The mood in Haiti is comparable to the mood in the rest of the world on Labour Day. No more those massive demonstrations of workers united to celebrate the symbol and the achievements of communism and socialism (down with capitalism!) in the capitals of the former Soviet Union, its satellites and its wannabe satellites. The crowd in Haiti was festive and in a spirit of jubilance, not a single incident of violence in a mass of half a million people, most of them still looking for work or a ready market for their creativities.

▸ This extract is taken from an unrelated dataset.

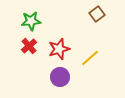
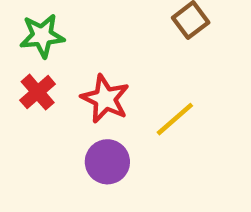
red star: (59, 49) -> (105, 99), turned -30

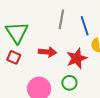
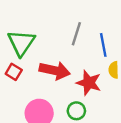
red arrow: (47, 52) -> (55, 71), size x1.4
red star: (77, 58) -> (89, 83), turned 30

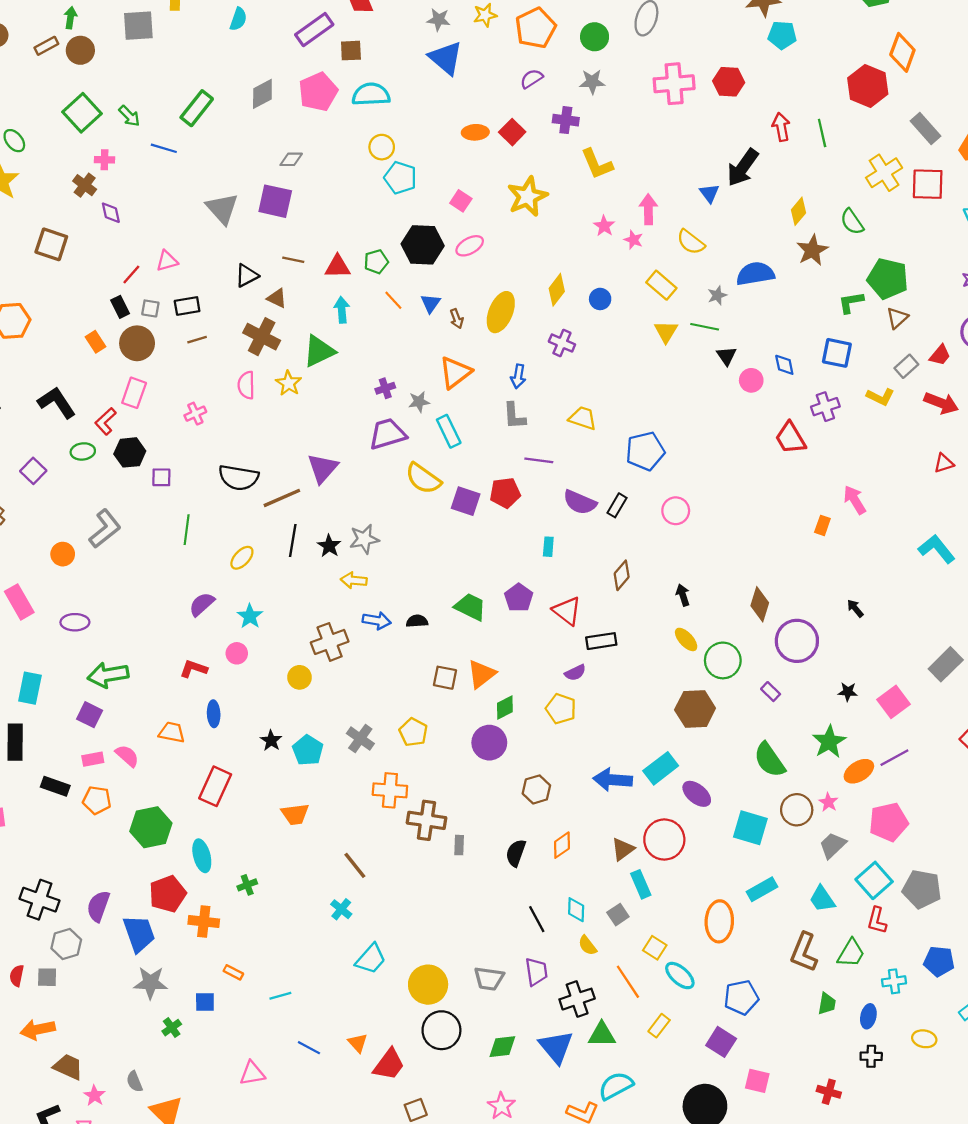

I was proud to be a native of Haiti amongst this gargantuan demonstration of creativity in decorative arts, happy as a lad going from booth to booth in sampling the different culinary specialties of each county of Haiti.
Upon stumbling on a giant fruit that I did not know before (I knew later its name was jacqier, a native of India), I was ready to buy the produce and play the Christopher Columbus game (transporting one seed from east to west of the world) when Mr Brunel Garcon, a friend from high school, who in the meantime became an official of the cabinet of the minister of agriculture, intervened to help me to get the gargantuan fruit free of charge.
I profited from my proximity on the stage with the minister of agriculture to conduct a long and debating conversation on the policy of agriculture in Haiti. Should the government incubate and facilitate the business of agriculture as countries such as Japan, the United States and the European Union or should this government stay out of the business of incubation and let the market and investors have free hand?
At the level of the political platform of Repons Peyizan, the party in power (freshly reconciled in a warm and intimate relationship with the government) is leading a movement to enrich each peasant family in the territory of the republic.
The program is a cocktail of husbandry, organic agriculture and art-craft where the party, through its social organization, will incubate each family to engage into those activities that will generate a minimum of $15,000 dollars per year in the next five years from the paltry $400 dollars per year today.
The party is attaching itself to an anchor agency to actualize its goal and its mission. The program is starting in the region of Jacmel, in the southeastern part of Haiti, with the support of the technical mission of Taiwan at the beginning of this month.
The debate initiated with the minister of agriculture is still open. Will Haiti follow the model seen in the other Western countries where the number of agricultural workers take a dip on the lower side as the country becomes richer or should Haiti lead the way again in the world where it can demonstrate it can retain its agricultural workers in their fields and on their land, where they will lead a happy and pastoral life with niche markets for specialized and organic products?
Haiti is today at an exciting place. It has a new president, soon a new government, dynamic ready to shake the inertia of arrogance, incompetence and indifference of the last sixty years of governance in the country. Its young population of almost 8 million people out of a nation of 10 million people is ready to engage into the world of work with the creativity which is proper to the Haitian people.
Haiti is indeed open for business! Businessmen of the world unite! See you in Haiti soon!